Will reporting phishing emails cause problems for the victim?
If you report it, Google actually are pretty good at figuring out issues and if it is in their control, they can take some action, however what may happen is that the individual may get blocked from communicating...which helps solve the issue of phishing emails being sent. This can be sorted out though, so do not let it put you off reporting.
Conversely - if you do not report it, what will happen? The phishing will continue and some individuals may be scammed.
Best bet - talk to this person, they may be entirely unaware, so informing them can allow them to do something about it. If they don't take action, or the problem isn't at their machine/account etc then think about escalating.
My first step would be to check the mail headers and see if it is actually coming from a GMail account. There is a good chance that your friend's information was pulled off github and the phishing e-mails are being sent out without him being involved or compromised in any way. I get phishing e-mails from myself regularly (several times a month, sometimes even several times a week) because I have a publicly listed e-mail on several reasonably large websites.
It is trivial to make it look like an e-mail is from someone that it is not or even from a domain that it is not. This requires no participation on the server or user's part. E-mail is inherently insecure and while there are technologies that would prevent many of these problems, they are not widely adopted or implemented because it is a chicken and egg problem. Using the tech could prevent legitimate messages from getting through and in general, people get more upset when ham gets stopped than when spam (even malicious) gets through.

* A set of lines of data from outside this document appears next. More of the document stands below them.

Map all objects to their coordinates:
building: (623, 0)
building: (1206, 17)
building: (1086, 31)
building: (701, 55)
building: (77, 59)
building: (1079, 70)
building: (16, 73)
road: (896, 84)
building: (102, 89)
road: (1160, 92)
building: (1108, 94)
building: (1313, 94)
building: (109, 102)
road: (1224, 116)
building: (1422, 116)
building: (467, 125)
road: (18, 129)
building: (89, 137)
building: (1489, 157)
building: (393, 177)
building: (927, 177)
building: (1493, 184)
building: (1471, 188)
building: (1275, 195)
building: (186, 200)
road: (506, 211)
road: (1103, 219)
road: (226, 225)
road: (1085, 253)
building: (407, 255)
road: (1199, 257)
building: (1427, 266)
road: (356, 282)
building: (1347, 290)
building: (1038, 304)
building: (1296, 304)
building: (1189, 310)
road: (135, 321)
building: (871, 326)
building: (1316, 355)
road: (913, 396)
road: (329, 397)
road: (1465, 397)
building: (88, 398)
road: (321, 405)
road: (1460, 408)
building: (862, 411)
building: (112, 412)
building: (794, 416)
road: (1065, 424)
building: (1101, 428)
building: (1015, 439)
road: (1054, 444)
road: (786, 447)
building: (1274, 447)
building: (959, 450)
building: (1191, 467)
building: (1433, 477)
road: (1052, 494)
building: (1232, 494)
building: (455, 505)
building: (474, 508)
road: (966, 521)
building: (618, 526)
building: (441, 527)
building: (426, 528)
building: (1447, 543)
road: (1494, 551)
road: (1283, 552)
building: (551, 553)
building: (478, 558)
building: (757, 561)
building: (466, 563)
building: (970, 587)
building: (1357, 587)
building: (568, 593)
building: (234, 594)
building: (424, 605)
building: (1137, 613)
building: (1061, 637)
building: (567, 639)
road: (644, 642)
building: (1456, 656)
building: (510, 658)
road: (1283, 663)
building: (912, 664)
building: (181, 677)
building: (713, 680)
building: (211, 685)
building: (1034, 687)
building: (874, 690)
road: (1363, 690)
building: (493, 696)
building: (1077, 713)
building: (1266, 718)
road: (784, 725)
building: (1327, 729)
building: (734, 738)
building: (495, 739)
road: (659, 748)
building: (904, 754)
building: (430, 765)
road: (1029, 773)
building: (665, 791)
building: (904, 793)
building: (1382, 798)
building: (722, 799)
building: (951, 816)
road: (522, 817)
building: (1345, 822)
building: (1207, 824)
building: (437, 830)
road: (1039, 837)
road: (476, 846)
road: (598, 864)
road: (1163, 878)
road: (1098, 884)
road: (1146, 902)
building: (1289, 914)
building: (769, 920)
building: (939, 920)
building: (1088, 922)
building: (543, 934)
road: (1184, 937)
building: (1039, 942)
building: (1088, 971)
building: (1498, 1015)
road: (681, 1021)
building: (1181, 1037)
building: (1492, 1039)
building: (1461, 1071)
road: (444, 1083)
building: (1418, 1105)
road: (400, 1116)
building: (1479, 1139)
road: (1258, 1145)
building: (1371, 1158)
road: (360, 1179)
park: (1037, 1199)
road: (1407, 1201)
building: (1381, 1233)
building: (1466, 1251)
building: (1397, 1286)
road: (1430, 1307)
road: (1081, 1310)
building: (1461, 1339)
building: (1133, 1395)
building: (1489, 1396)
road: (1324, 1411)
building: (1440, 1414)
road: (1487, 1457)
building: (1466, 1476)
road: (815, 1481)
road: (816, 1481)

Your best bet is to report the e-mail to your friend (or whoever is being impersonated), your mail provider and if the mail actually did originate from a gmail account, then gmail. If you don't understand how to determine the sending server from your mail header, then you could send it to gmail and they could figure it out pretty easily too, even if there might not be anything they can do about it if there servers were not involved.
Generally the best thing to do in this case (as the one being impersonated) is to make a public service announcement to the list being effected to let them know about the phishing attempts.